→ EXERCISE: Your result should be every line of the records below that contains the word "seconds".

→ DATA:
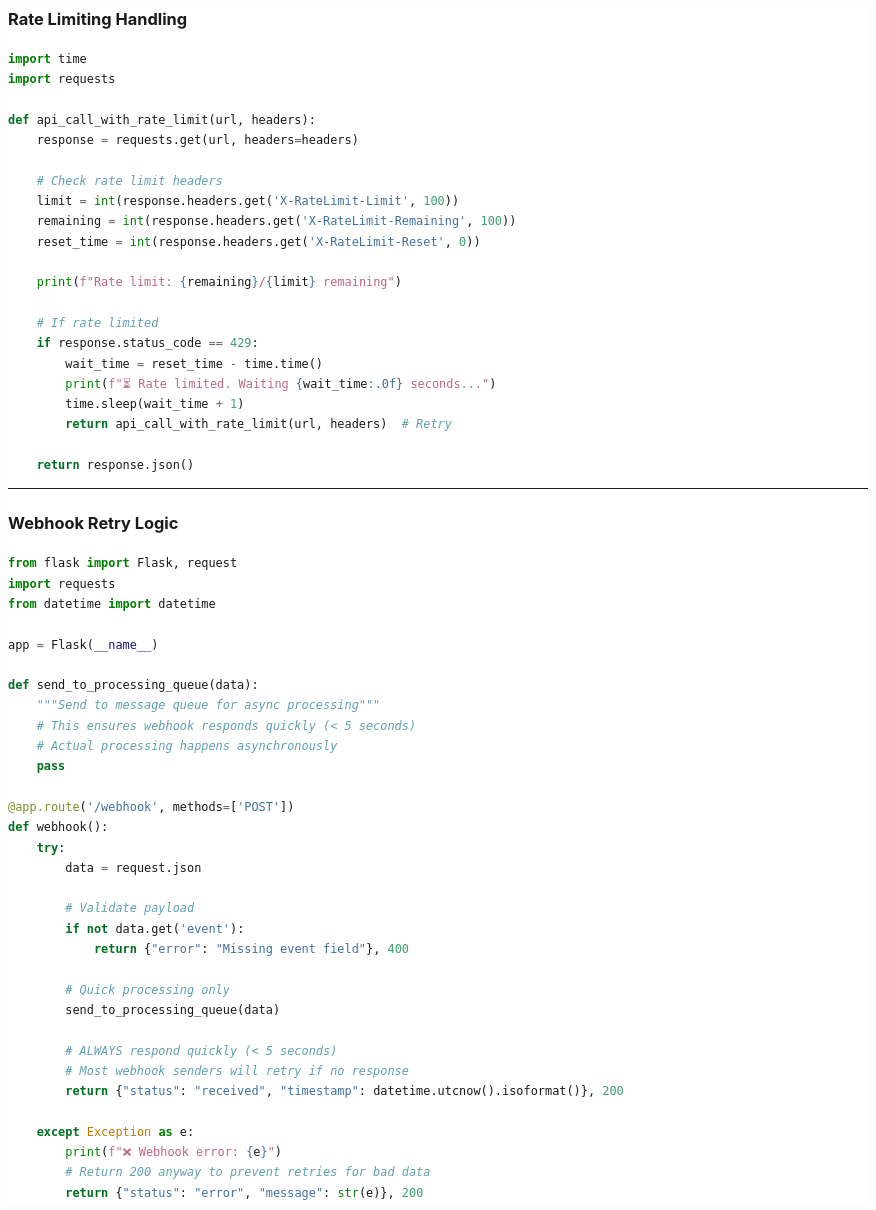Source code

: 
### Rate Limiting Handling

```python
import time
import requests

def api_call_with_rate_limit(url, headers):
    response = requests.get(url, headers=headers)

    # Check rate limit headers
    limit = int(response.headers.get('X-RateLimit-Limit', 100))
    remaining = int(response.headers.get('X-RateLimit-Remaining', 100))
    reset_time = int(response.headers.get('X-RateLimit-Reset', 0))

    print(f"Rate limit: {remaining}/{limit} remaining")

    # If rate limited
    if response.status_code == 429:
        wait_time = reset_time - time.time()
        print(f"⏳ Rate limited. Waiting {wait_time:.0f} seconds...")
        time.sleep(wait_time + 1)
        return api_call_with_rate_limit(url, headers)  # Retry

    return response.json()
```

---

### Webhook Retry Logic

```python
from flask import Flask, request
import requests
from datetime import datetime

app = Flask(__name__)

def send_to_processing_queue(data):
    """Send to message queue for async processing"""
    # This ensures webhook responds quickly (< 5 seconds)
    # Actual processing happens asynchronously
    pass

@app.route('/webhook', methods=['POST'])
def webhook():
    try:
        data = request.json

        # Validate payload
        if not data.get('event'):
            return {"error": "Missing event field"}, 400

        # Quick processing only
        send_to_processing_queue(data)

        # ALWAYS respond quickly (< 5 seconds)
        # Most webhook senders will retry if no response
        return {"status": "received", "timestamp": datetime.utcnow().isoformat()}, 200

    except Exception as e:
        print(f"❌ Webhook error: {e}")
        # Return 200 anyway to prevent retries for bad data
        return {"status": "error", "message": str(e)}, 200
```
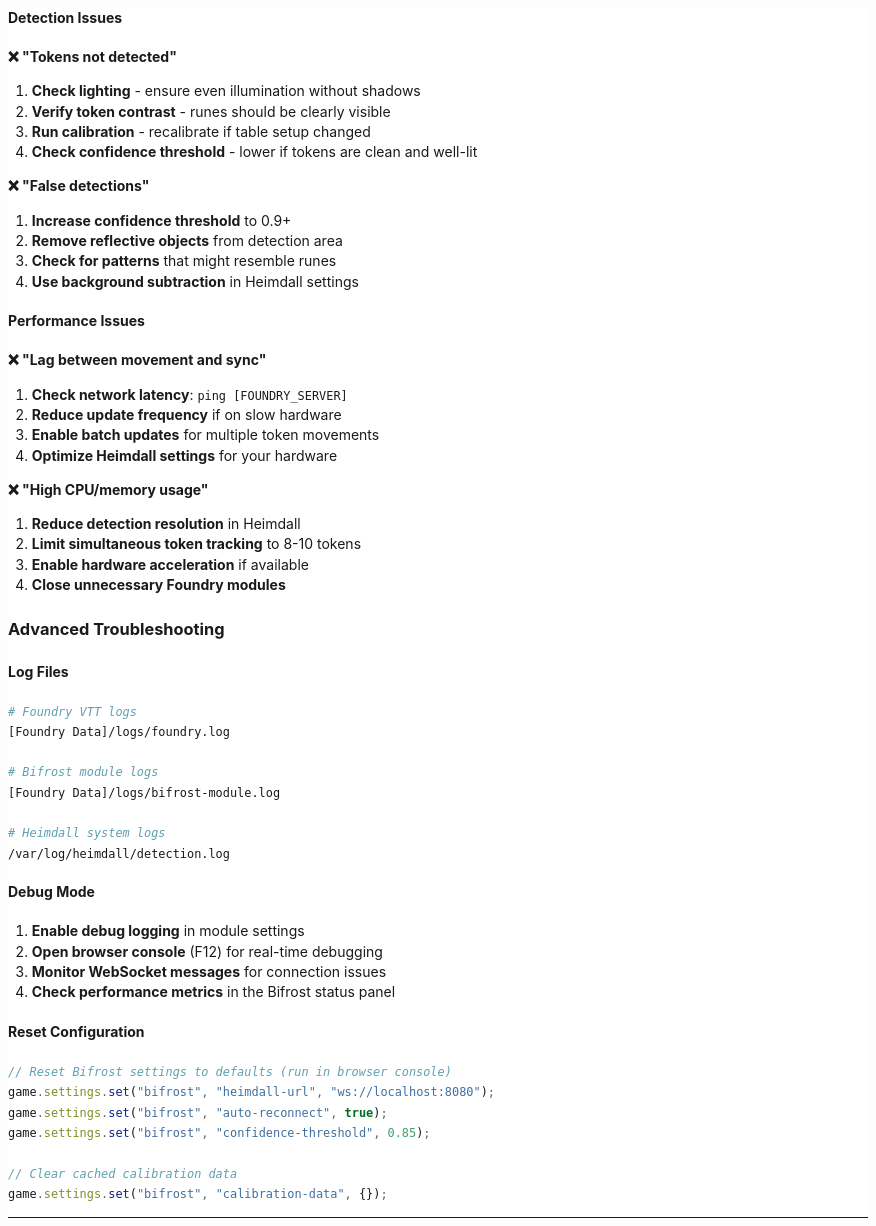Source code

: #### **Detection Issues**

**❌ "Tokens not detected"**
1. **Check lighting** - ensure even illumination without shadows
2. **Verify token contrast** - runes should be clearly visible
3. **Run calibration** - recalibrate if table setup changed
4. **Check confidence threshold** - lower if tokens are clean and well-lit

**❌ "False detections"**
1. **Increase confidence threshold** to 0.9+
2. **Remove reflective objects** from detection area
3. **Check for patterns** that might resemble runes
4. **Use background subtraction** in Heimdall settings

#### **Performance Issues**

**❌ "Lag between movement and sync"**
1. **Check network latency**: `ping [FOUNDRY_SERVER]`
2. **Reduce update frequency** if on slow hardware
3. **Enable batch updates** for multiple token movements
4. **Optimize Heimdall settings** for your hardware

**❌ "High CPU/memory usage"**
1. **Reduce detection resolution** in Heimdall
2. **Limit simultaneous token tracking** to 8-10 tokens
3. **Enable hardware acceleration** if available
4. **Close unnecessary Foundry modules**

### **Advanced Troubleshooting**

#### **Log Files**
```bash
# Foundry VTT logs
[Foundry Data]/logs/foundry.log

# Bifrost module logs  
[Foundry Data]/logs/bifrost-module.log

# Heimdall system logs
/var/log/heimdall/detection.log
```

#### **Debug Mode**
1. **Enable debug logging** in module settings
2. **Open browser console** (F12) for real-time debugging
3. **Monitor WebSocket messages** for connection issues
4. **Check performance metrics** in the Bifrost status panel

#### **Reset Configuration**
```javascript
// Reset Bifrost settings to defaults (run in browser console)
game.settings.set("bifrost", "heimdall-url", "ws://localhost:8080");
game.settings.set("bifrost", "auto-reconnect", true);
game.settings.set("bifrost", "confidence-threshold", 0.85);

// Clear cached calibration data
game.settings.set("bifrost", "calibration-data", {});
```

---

==

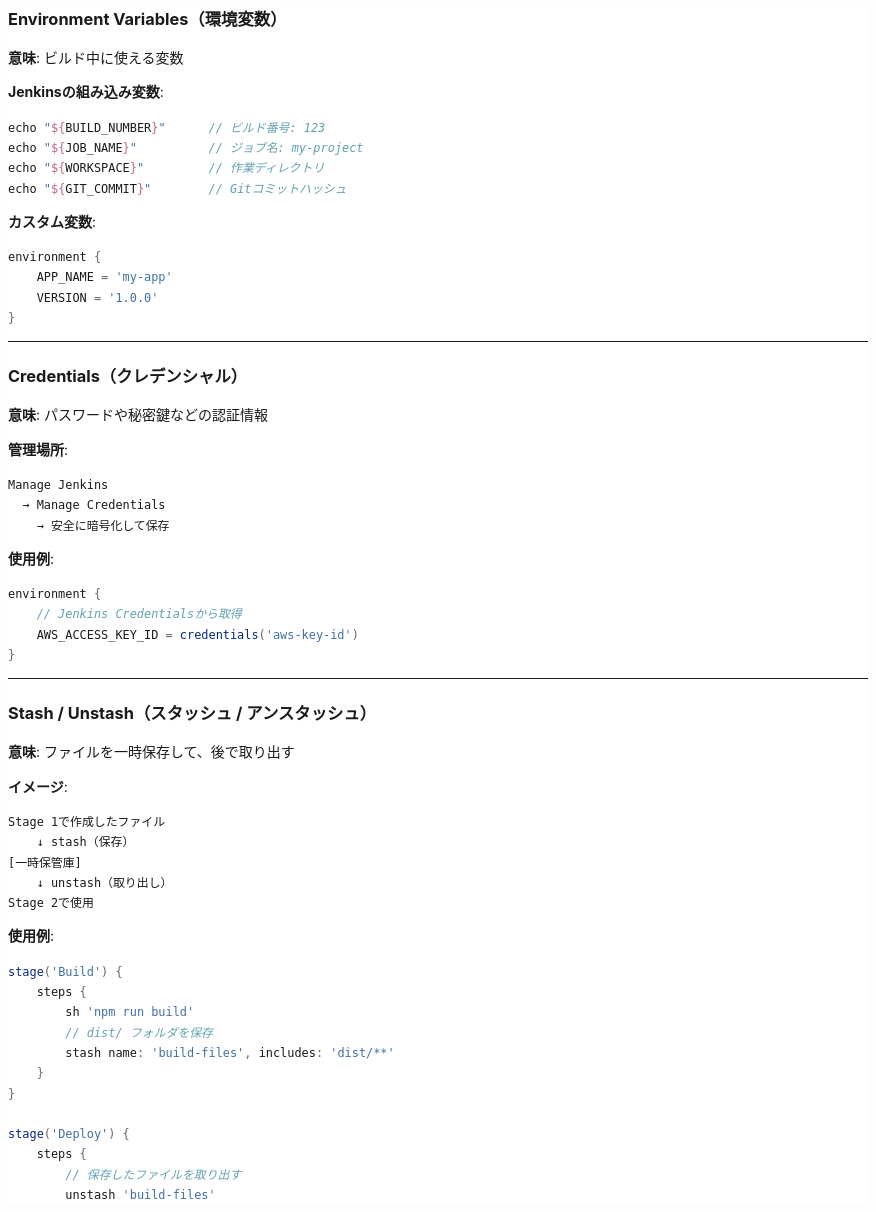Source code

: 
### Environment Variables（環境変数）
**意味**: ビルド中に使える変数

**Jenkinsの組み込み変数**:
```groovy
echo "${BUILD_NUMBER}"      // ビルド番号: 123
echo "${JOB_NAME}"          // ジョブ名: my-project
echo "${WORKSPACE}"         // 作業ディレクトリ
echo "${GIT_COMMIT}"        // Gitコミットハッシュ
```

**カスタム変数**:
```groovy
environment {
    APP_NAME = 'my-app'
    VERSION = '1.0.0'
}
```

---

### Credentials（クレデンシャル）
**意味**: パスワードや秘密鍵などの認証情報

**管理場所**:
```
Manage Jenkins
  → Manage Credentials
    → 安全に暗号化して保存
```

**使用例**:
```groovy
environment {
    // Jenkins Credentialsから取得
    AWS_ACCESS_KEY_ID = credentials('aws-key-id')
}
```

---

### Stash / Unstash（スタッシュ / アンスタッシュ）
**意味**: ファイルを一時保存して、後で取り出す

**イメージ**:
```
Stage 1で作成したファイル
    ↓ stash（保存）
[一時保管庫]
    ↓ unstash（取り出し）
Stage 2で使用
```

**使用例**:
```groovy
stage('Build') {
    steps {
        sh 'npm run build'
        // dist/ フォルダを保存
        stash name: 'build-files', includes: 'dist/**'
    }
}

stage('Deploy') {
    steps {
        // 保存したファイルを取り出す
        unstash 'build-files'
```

→ EXERCISE RESULT:
        print(f"⏳ Rate limited. Waiting {wait_time:.0f} seconds...")
    # This ensures webhook responds quickly (< 5 seconds)
        # ALWAYS respond quickly (< 5 seconds)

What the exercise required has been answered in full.